Learning Deep Analysis Dictionaries -- Part II: Convolutional Dictionaries
This work addresses efficient processing of high-dimensional signals for applications like image super-resolution, but it is incremental as it builds on a companion paper by extending to convolutional dictionaries.
The paper tackles the problem of learning convolutional dictionaries for high-dimensional signals like images, introducing Deep Convolutional Analysis Dictionary Model (DeepCAM) and demonstrating that it achieves performance comparable to other methods in single image super-resolution.

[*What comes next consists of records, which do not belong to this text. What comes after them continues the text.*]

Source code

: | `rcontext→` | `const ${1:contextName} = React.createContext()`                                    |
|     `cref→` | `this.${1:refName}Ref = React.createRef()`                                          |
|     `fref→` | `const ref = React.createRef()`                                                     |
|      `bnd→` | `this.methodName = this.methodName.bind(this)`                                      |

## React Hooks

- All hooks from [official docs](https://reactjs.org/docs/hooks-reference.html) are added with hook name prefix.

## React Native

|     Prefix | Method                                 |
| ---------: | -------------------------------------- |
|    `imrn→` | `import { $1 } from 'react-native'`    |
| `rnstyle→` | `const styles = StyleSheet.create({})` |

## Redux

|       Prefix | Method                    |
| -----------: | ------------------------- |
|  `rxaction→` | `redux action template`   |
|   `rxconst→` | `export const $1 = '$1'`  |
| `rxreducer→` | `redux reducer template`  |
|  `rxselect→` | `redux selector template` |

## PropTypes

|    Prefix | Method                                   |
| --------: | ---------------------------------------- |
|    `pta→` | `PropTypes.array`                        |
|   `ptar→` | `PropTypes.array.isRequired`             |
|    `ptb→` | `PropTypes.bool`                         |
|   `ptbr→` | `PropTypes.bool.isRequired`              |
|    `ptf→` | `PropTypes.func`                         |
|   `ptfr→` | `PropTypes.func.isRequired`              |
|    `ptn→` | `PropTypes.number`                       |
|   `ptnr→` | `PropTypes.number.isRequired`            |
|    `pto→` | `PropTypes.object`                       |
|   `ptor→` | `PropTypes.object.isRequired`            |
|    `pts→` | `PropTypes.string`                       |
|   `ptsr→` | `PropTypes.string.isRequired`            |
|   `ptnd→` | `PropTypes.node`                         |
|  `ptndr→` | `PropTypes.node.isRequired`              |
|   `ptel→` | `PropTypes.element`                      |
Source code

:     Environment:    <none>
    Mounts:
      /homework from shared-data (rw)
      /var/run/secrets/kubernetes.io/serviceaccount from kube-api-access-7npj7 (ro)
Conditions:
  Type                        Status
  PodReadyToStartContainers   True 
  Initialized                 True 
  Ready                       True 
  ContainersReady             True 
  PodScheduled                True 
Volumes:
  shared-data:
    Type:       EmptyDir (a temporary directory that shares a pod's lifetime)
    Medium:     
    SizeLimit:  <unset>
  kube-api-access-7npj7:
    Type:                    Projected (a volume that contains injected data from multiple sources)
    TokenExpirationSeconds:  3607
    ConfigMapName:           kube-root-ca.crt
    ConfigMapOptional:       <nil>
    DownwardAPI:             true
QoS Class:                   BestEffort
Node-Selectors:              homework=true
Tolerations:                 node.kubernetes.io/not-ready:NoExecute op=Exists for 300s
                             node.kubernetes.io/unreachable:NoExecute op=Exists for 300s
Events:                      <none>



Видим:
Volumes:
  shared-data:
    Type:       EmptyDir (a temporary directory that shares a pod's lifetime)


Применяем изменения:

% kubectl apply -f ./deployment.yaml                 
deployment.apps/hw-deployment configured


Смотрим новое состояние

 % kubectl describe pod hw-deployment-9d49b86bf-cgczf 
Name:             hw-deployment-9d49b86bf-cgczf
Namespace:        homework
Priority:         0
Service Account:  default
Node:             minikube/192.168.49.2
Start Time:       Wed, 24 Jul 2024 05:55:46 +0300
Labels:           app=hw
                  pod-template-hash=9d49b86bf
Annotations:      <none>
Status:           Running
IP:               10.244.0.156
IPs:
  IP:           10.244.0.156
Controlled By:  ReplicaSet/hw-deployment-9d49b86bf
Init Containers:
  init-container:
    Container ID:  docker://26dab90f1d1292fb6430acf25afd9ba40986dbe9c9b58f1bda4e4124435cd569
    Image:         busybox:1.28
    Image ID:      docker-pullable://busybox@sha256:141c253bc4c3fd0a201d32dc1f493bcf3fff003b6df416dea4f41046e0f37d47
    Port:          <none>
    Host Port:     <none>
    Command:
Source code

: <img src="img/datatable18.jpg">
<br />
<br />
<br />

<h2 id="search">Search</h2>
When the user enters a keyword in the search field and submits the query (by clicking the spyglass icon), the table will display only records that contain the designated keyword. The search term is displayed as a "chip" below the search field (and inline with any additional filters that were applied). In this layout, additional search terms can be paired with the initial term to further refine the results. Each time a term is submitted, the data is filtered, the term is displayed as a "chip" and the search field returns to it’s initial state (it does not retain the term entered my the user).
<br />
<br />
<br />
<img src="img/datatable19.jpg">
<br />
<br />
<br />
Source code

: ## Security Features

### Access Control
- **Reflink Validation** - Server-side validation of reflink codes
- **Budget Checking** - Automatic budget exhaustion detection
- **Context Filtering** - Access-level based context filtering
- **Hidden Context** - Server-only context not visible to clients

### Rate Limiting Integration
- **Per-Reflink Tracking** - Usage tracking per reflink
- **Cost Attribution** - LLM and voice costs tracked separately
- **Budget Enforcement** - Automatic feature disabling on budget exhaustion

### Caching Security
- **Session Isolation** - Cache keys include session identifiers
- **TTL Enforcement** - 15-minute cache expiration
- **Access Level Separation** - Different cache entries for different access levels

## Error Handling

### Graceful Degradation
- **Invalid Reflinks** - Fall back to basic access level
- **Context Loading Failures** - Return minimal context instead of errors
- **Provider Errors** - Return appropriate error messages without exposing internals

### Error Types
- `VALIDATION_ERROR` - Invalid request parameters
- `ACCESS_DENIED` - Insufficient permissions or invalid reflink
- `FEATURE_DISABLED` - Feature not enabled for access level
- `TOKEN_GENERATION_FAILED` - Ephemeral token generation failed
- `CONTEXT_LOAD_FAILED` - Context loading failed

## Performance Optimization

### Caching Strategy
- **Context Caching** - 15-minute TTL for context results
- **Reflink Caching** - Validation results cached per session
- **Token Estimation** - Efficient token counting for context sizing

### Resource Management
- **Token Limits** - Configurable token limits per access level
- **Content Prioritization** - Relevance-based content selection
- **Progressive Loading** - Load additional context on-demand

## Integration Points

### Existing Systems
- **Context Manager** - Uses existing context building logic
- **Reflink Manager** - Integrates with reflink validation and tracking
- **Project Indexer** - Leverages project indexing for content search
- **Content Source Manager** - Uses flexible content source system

In this paper, we introduce a Deep Convolutional Analysis Dictionary Model (DeepCAM) by learning convolutional dictionaries instead of unstructured dictionaries as in the case of deep analysis dictionary model introduced in the companion paper. Convolutional dictionaries are more suitable for processing high-dimensional signals like for example images and have only a small number of free parameters. By exploiting the properties of a convolutional dictionary, we present an efficient convolutional analysis dictionary learning approach. A L-layer DeepCAM consists of L layers of convolutional analysis dictionary and element-wise soft-thresholding pairs and a single layer of convolutional synthesis dictionary. Similar to DeepAM, each convolutional analysis dictionary is composed of a convolutional Information Preserving Analysis Dictionary (IPAD) and a convolutional Clustering Analysis Dictionary (CAD). The IPAD and the CAD are learned using variations of the proposed learning algorithm. We demonstrate that DeepCAM is an effective multilayer convolutional model and, on single image super-resolution, achieves performance comparable with other methods while also showing good generalization capabilities.